Совершенно лишенный властных амбиций, Юлиан не просил ни о чем большем, кроме как о том, чтобы ему было позволено оставаться в Афинах с его учителями и его книгами, но он не мог ослушаться повеления императора и прибыл в Милан. После мучительного ожидания, длившегося несколько дней, Юлиан был должным образом принят Констанцием, который ему сообщил, что отныне он цезарь. Молодого человека подстригли, побрили, а его нескладное тело втиснули в военную форму. 6 ноября Юлиана представили войску, которое шумно приветствовало его.
Юлиан всему учился быстро. И в большей степени ему, чем его осторожным полководцам, принадлежит заслуга в проведении ураганной военной кампании летом 356 г. Армия Юлиана прошла от Вены до Кёльна, который он вернул империи. На следующий год вблизи Страсбурга 13 000 его легионеров сокрушили франкскую армию численностью более чем 30 000 человек. В результате враг оставил на поле боя около 6000 человек убитыми, Юлиан же потерял только 247 солдат. Последовало еще несколько побед, и к концу десятилетия власть империи на Западе была полностью восстановлена.
А вот на Востоке, где непосредственно правил Констанций, ситуация была куда менее благополучная. В 359 г. император получил письмо от персидского шаха:
«Шапур, Шахиншах, брат Солнца и Луны, посылает приветствие…
Правители вашего государства были свидетелями того, что вся территория, прилегающая к реке Стримон и заключенная в границах Македонии, некогда принадлежала моим предкам; но, поскольку мою душу тешит умеренность, я удовольствуюсь получением Месопотамии и Армении, которые были обманным путем отторгнуты от владений моего деда. Я предупреждаю вас, что, если мой посол вернется с пустыми руками, я выступлю против вас со всей своей армией, как только закончится зима».

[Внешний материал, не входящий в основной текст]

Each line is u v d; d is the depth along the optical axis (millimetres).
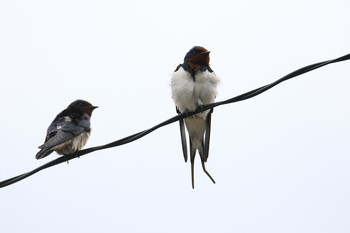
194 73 12109
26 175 10641
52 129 11812
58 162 10984
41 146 11062
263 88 9883
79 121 11992
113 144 10531
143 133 10398
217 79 12227
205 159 13156
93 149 10820
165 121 10477
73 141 11656
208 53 12086
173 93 12430
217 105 10695
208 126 13062
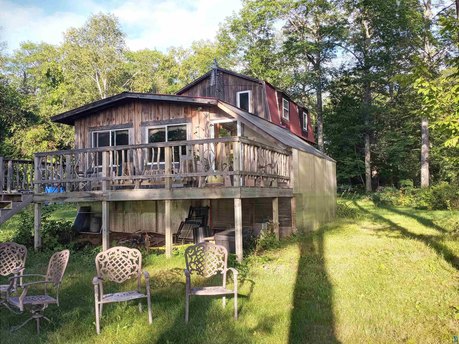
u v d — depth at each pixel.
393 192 25.33
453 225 12.52
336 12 30.92
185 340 4.43
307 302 5.65
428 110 6.56
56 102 31.03
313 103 35.06
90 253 9.86
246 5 34.06
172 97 12.80
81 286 6.77
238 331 4.63
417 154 30.61
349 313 5.16
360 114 28.92
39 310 4.99
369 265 7.76
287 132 17.69
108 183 9.93
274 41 34.28
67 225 12.45
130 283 6.89
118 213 13.46
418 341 4.31
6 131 29.59
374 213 18.59
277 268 7.80
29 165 11.82
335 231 13.03
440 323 4.79
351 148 32.00
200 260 5.39
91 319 5.06
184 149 12.89
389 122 30.56
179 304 5.64
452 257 8.23
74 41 36.81
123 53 40.38
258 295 5.96
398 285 6.34
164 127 13.48
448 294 5.80
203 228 11.75
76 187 11.64
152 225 13.05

Констанций, осознавая, что ныне он столкнулся с самым значительным вызовом за все время своего правления, в январе 360 г. направил посла в Париж, требуя огромных военных подкреплений. Но Юлиан ранее обещал своим галльским отрядам, что они никогда не будут посланы на Восток, поскольку его воины не без оснований опасались, что если они отправятся туда, то уже никогда не увидят своих семей. И тогда их ближайшие родственники не только окажутся в нужде, но и превратятся в легкую добычу для беспощадных варваров, которые, конечно же, вновь наводнят западные территории империи, оставшиеся без надлежащей защиты.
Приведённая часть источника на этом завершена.